Escargots are a great snack or aperitif. Most often, they are served with white dry wine. The slight sourness of young white wine slightly mutes the creamy taste of butter and emphasizes the piquant forest notes of the unique taste of snail meat. This combination of flavors is more common in France.

The Spaniards cook snails in sauces with various aromatic spices, herbs and tomatoes, and always with chili and drink beer with snails, not wine.

You can cook salads, hot dishes or soups with snails. When choosing ingredients for snails, you need to observe the seasonality: grape snails love moisture, so they can be called a winter dish and not a summer one (in the heat, they quickly dry out and deteriorate), so it is better not to combine escargots with berries and fruits. However, you can try to cook snails with chestnuts, potatoes or asparagus.

Snails do not have an intense flavor, which means that something bright, such as artichokes, basil, tomatoes, mushrooms or citrus fruits, will be the perfect addition to them.

Pairing Escargot with Wine

What wine goes with snails? Muscadet, Saumur sec, Riesling, Silvaner, Tokay, Chablis go well with snails. Classic white Chateau, Sauvignon, Chardonnay also go well with snails. Classic wine recommendations for snails are dry white, semi-sweet white, semi-sweet rosé, sparkling wines. 

Dry or semi-sweet perfectly opens snails’ aroma, does not overload the taste, and the sourness will dilute the creamy accents of snails.

Another popular drink served with snails is Chablis. It is a drink created from the Pinot Blanc grapes. It includes aromas of apples, nuts and smoky shades and goes well with escargots.

As for the sparkling wine, it emphasizes the taste of snails well, especially snail caviar. Riesling and Gewürztraminer are sparkling drinks that perfectly emphasize the festiveness of the evening and the solemnity of the event that you want to celebrate with delicious escargots. If you are planning a buffet table, then serve chilled riesling with warm escargot.

White wines do not contain much tannin, so they perfectly emphasize the taste of seafood with a creamy sauce, salads, vegetables, and fruits, but not very sweet. In some cases, when the main dish combines snail meat with rabbit or turkey fillets, red wine can go with escargots.

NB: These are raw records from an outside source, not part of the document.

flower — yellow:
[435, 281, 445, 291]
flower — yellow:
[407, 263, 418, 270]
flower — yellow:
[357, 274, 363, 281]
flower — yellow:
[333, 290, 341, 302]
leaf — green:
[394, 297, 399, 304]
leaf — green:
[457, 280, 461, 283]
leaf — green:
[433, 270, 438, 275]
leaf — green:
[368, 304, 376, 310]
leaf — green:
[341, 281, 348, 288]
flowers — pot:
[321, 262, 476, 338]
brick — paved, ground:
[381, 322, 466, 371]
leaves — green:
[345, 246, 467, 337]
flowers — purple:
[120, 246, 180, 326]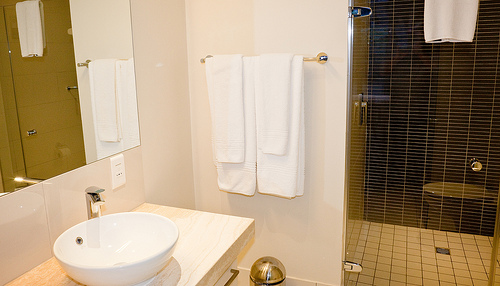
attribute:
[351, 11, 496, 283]
barrier — wire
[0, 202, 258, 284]
counter — wooden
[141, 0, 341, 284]
walls — tan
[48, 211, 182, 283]
sink — white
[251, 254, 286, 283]
can — gold colored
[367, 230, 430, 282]
tiles — white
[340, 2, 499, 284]
door — glass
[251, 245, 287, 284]
basker — gold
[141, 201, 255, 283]
counter — light marble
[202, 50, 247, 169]
towel — white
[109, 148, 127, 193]
plug — white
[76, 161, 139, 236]
water faucet — metal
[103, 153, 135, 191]
outlet — electric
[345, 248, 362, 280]
hinge door — silver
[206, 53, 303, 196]
towels — white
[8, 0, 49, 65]
towel — white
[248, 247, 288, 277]
container — metal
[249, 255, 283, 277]
top — reflective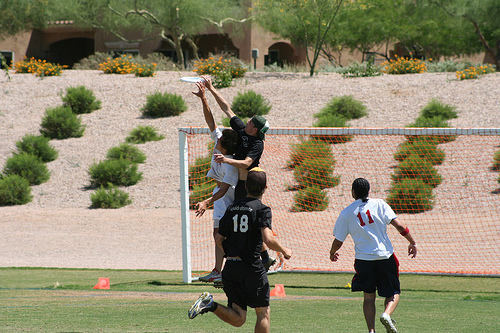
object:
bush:
[138, 87, 190, 119]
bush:
[72, 50, 182, 77]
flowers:
[97, 54, 158, 77]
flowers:
[8, 54, 68, 77]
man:
[201, 73, 278, 273]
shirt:
[332, 198, 398, 261]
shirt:
[217, 197, 272, 263]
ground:
[0, 265, 500, 333]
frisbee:
[180, 77, 205, 83]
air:
[0, 0, 500, 161]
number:
[232, 214, 249, 233]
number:
[356, 210, 375, 227]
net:
[181, 124, 500, 280]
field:
[0, 264, 500, 333]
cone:
[93, 277, 110, 289]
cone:
[270, 284, 286, 298]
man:
[186, 167, 293, 333]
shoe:
[188, 291, 215, 322]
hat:
[252, 115, 270, 140]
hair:
[352, 177, 370, 202]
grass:
[0, 267, 500, 333]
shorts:
[221, 258, 273, 311]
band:
[400, 226, 410, 236]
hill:
[0, 65, 500, 209]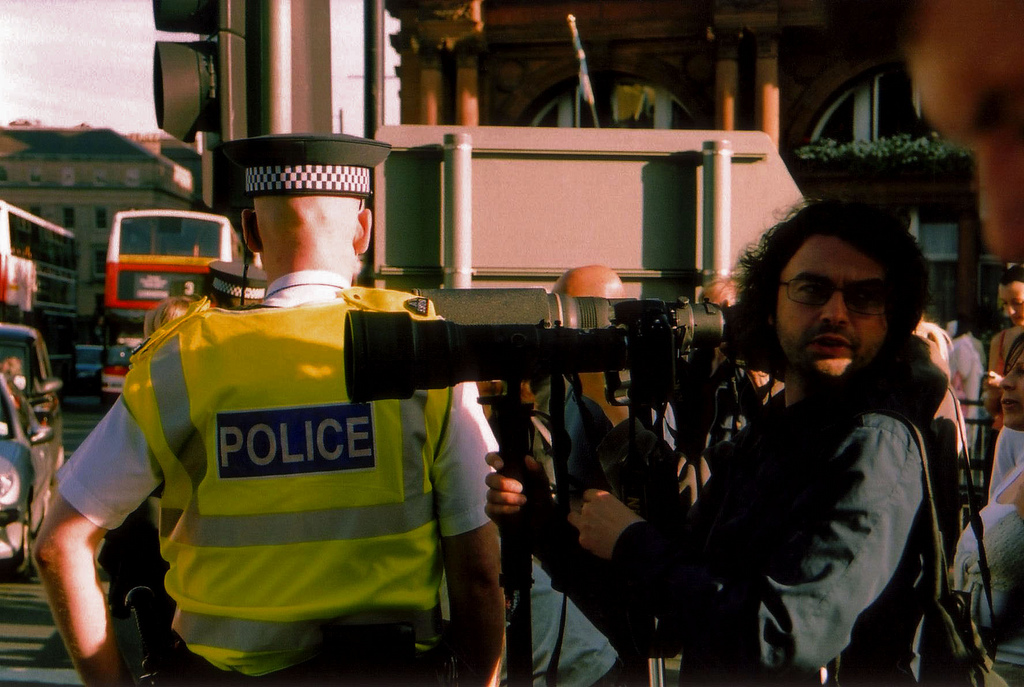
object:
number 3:
[176, 272, 200, 302]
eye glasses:
[770, 270, 894, 319]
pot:
[785, 162, 985, 226]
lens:
[340, 300, 368, 412]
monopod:
[469, 374, 549, 596]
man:
[28, 127, 510, 684]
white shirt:
[54, 265, 506, 547]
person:
[978, 249, 1021, 392]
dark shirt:
[529, 386, 932, 681]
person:
[978, 257, 1021, 410]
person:
[948, 329, 1017, 681]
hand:
[476, 440, 556, 523]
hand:
[566, 475, 649, 562]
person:
[970, 260, 1020, 432]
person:
[944, 329, 1023, 683]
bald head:
[525, 257, 623, 302]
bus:
[99, 205, 239, 398]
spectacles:
[774, 268, 898, 313]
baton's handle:
[124, 581, 179, 684]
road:
[2, 407, 112, 684]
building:
[5, 118, 205, 321]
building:
[378, 3, 1021, 335]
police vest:
[113, 278, 458, 678]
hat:
[189, 120, 452, 193]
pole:
[539, 363, 632, 560]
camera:
[539, 363, 632, 560]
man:
[581, 219, 1010, 682]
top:
[581, 407, 1010, 683]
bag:
[879, 421, 1007, 614]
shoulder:
[879, 421, 1007, 614]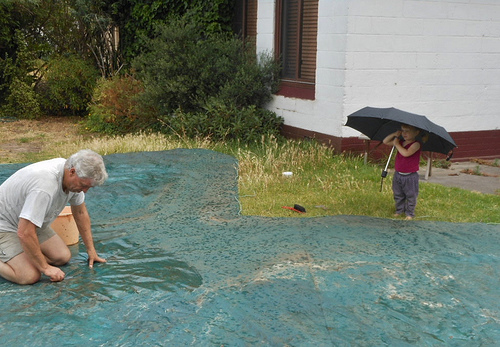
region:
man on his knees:
[4, 133, 101, 286]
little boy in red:
[387, 117, 429, 230]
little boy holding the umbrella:
[347, 98, 449, 227]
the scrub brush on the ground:
[282, 194, 311, 219]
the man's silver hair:
[64, 151, 106, 191]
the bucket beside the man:
[51, 206, 83, 247]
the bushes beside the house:
[128, 27, 268, 147]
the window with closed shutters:
[271, 6, 321, 104]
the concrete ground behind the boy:
[423, 158, 499, 203]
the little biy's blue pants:
[389, 162, 418, 232]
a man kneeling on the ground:
[3, 150, 123, 295]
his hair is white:
[55, 148, 112, 182]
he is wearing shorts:
[0, 214, 71, 259]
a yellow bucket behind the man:
[47, 202, 84, 244]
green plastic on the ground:
[1, 149, 494, 338]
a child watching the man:
[380, 124, 419, 222]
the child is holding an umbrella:
[342, 102, 459, 227]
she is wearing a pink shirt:
[395, 140, 419, 174]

If you doubt whether snails are worth it, you should weigh all the pros and cons. Someone treats these cute creatures as pets, but for someone, it is a valuable protein product with an amazing taste and many useful properties.

As for the usefulness of snail meat, there can be no doubt: snails contain only 90 calories per 100 g; only 2-3% fat and that consists of unsaturated and polyunsaturated fatty acids, no cholesterol and as much as 15% protein. Snail meat is rich in magnesium, phosphorus, potassium, calcium, iron, zinc, copper, vitamins A, E and group B. It is not surprising that snails are considered a powerful aphrodisiac, comparable only to oysters.

Cooking snails around the world is a tradition that has developed over the years. Somewhere they are cooked with butter, somewhere in a tomato or fried in olive oil. But in each country and province, there are certain traditions of serving and preparing snails. In France, exquisite wines are served to delicious escargots baked with butter. In Spain, snails are considered a family dish, prepared for a large company and served with beer.

In general, escargot is an exclusive product. Among the variety of our traditional products, this delicacy is of interest to the consumer, attracting with originality, taste, non-standard presentation. It will perfectly decorate an evening with friends, a festive banquet or a celebration in the circle of gourmets.